The attenuation value  $4.555 \ {\rm Np}$  is thus identical to  ${a}_{\rm K}(f = 70\ \rm MHz)\hspace{0.15cm}\underline{=39.56 \ \rm dB}$.


(6)  Solutions 1, 4 and 5 are correct.  Explanation:

  • With the restriction to the attenuation term with  $\alpha_2$,  the following applies to the frequency response:
$$H_{\rm K}(f) = {\rm e}^{- \alpha_2 \hspace{0.05cm}\cdot \hspace{0.05cm}l\hspace{0.05cm}\hspace{0.05cm}\cdot \sqrt{f}} \cdot {\rm e}^{- {\rm j} \hspace{0.05cm}\cdot \hspace{0.05cm} \beta_1 \hspace{0.05cm}\cdot \hspace{0.05cm} l \hspace{0.05cm}\cdot f} \cdot {\rm e}^{- {\rm j} \hspace{0.05cm}\cdot \hspace{0.05cm} \beta_2 \hspace{0.05cm}\cdot \hspace{0.05cm}l\hspace{0.05cm}\hspace{0.05cm}\cdot \sqrt{f}} \hspace{0.05cm}.$$
  • If the  $\beta_1$–phase term is omitted,  nothing changes with respect to the distortions.   Only the phase and group delay would be  (both equal)  smaller by the value  $\tau_1 = (\beta_1 \cdot l)/(2\pi)$.

_ _ _ _ _ _ _

▸ Job item
In the cable attenuation excerpt, what changes in the distortions when the β1 phase term is omitted? Rely solely on the cable attenuation excerpt.

▸ Raw data
_ _ _ _ _ _ _

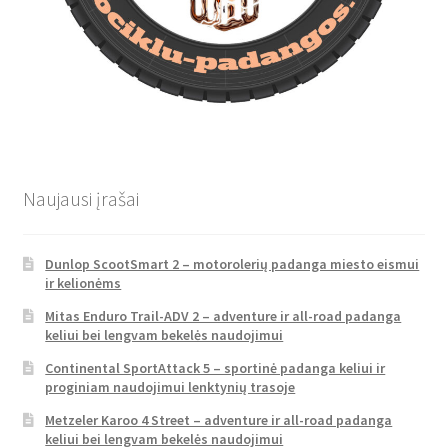
Naujausi įrašai
Dunlop ScootSmart 2 – motorolerių padanga miesto eismui
ir kelionėms
Mitas Enduro Trail-ADV 2 – adventure ir all-road padanga
keliui bei lengvam bekelės naudojimui
Continental SportAttack 5 – sportinė padanga keliui ir
proginiam naudojimui lenktynių trasoje
Metzeler Karoo 4 Street – adventure ir all-road padanga
keliui bei lengvam bekelės naudojimui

_ _ _ _ _ _ _

▸ Completed task
Nothing changes with respect to the distortions.